▶ **Task objective**
Scan the data beneath this task and copy each line that includes "SQUARE".

[Records from a dataset]

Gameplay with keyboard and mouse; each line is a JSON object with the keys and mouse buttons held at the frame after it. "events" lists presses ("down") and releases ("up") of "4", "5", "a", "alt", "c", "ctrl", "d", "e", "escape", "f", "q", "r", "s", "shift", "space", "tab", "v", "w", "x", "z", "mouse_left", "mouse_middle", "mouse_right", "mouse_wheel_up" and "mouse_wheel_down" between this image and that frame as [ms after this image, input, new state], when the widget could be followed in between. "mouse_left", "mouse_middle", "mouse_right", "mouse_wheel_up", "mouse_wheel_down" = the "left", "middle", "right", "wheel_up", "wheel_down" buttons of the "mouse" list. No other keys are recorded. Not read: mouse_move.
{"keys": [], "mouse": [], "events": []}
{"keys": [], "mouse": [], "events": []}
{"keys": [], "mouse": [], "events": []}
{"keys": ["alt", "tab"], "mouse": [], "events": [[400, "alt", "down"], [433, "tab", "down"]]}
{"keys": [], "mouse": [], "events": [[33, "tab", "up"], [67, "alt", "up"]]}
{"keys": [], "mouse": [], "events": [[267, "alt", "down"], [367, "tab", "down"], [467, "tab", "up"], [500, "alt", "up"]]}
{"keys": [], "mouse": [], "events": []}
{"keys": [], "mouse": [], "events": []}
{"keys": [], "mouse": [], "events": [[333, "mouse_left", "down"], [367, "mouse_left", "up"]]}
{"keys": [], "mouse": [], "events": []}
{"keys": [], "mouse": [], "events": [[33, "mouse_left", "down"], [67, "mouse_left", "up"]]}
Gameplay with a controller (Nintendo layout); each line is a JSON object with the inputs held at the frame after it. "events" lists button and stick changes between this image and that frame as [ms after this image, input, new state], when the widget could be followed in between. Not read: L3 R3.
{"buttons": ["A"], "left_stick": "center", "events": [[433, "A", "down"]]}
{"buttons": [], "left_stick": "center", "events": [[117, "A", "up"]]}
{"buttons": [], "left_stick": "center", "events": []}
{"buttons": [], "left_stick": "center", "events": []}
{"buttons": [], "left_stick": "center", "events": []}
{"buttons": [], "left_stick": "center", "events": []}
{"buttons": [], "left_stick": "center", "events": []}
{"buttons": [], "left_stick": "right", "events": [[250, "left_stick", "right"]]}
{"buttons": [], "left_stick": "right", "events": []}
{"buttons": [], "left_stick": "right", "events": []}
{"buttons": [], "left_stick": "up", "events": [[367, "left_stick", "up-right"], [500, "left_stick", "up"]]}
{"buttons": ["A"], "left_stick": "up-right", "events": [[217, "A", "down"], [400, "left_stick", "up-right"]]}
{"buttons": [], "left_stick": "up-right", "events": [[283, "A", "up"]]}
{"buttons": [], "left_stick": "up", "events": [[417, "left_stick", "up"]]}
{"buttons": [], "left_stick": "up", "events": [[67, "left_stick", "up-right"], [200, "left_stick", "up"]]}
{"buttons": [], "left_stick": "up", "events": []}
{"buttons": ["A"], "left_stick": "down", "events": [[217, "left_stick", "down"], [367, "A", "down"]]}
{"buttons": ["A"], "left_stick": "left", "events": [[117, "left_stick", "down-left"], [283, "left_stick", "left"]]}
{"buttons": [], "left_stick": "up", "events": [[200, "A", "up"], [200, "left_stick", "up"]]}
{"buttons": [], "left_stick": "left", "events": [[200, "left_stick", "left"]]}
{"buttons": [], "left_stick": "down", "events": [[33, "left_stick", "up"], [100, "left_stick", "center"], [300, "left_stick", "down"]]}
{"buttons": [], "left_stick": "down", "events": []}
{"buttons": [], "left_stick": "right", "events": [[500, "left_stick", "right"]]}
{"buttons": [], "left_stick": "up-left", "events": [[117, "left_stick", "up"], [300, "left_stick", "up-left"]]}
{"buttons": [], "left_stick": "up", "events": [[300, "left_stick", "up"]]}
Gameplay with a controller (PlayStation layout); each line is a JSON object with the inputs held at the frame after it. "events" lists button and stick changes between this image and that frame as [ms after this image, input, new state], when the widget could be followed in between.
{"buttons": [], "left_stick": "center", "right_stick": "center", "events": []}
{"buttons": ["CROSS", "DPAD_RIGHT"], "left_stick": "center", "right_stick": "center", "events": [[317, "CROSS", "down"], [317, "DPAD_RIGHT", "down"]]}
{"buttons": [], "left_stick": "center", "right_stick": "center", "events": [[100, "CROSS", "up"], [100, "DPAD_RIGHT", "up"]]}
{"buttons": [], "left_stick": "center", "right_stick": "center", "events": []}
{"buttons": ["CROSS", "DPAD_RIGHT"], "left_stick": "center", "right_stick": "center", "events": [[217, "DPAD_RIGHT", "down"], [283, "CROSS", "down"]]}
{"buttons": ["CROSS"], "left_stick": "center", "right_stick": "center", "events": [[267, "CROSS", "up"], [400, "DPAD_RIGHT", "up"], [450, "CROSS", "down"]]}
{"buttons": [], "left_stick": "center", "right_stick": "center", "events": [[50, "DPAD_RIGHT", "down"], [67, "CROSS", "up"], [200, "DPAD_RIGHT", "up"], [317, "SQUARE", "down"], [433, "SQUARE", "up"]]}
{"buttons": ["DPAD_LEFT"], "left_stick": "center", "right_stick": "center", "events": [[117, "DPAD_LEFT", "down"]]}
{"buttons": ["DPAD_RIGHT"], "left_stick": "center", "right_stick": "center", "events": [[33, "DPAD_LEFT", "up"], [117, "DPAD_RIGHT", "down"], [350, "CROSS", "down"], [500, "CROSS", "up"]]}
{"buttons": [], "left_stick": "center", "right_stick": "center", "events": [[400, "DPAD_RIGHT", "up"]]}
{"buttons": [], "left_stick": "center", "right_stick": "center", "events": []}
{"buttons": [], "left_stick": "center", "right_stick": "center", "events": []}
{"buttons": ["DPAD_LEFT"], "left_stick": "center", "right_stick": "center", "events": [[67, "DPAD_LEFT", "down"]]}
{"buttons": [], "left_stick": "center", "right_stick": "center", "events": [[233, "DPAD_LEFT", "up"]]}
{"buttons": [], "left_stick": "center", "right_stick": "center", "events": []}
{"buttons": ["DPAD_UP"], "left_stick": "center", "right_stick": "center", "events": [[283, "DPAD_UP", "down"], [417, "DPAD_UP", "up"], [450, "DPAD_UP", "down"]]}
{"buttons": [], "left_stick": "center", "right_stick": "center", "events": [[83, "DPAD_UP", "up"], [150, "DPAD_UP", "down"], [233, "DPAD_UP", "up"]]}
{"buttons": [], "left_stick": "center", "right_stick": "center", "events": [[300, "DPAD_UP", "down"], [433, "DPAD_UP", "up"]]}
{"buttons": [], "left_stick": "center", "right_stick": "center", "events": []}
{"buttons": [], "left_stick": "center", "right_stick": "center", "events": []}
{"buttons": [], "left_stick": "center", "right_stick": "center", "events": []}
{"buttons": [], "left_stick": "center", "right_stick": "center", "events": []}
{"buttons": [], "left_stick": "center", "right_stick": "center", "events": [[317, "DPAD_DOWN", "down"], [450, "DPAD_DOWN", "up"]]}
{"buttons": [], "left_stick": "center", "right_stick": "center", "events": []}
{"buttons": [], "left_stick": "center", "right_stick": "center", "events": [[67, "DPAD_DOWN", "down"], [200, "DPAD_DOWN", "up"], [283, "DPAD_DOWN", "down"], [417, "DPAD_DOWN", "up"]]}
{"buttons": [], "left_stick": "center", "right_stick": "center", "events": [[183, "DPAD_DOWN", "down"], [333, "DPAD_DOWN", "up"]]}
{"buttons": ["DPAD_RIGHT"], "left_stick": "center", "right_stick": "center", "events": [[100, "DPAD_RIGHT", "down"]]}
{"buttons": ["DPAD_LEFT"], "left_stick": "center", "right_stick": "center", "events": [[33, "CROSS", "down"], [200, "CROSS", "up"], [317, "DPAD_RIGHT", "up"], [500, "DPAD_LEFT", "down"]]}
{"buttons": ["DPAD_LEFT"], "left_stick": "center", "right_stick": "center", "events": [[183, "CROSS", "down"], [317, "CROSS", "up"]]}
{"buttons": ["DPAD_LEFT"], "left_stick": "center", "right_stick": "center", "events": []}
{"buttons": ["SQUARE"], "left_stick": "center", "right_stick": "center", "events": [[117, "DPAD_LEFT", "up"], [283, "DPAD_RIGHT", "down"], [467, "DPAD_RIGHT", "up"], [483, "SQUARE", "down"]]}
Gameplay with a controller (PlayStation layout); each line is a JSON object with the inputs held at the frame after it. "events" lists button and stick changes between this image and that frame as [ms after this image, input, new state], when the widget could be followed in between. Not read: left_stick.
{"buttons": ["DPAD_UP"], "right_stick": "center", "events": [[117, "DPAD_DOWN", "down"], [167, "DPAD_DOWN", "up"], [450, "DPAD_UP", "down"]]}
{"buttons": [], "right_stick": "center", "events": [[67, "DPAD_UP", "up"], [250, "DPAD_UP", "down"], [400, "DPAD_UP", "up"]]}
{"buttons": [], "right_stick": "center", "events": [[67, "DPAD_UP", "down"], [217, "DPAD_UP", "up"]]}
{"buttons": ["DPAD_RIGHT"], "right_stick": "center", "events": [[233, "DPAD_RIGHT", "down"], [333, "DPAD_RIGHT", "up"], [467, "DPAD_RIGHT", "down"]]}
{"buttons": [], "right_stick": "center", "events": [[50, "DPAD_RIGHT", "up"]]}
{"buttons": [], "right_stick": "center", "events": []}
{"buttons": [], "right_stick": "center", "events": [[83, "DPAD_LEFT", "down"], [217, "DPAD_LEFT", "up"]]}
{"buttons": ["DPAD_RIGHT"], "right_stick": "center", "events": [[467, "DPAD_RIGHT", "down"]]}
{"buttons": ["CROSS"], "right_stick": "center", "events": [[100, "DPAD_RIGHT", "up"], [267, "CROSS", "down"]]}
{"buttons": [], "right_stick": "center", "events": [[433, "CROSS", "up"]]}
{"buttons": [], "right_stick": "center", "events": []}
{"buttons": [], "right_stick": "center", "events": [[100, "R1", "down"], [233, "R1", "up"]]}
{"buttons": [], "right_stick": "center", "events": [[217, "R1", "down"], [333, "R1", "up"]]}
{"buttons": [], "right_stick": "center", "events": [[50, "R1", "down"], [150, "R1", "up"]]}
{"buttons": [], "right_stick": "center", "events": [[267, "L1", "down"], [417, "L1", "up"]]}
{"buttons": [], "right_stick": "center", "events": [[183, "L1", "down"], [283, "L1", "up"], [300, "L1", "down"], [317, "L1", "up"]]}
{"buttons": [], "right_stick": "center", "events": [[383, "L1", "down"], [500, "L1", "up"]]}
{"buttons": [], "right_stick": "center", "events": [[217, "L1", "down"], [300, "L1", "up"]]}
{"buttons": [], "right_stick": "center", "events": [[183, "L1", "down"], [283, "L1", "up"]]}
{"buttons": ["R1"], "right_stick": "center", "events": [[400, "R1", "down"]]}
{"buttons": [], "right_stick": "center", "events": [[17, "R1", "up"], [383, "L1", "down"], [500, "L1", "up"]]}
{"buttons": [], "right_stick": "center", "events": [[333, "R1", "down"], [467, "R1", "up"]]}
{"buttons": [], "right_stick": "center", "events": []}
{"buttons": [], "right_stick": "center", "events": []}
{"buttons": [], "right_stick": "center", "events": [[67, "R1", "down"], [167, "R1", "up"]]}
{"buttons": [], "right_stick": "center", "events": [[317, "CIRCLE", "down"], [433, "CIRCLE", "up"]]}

▶ **Task output**
{"buttons": [], "left_stick": "center", "right_stick": "center", "events": [[50, "DPAD_RIGHT", "down"], [67, "CROSS", "up"], [200, "DPAD_RIGHT", "up"], [317, "SQUARE", "down"], [433, "SQUARE", "up"]]}
{"buttons": ["SQUARE"], "left_stick": "center", "right_stick": "center", "events": [[117, "DPAD_LEFT", "up"], [283, "DPAD_RIGHT", "down"], [467, "DPAD_RIGHT", "up"], [483, "SQUARE", "down"]]}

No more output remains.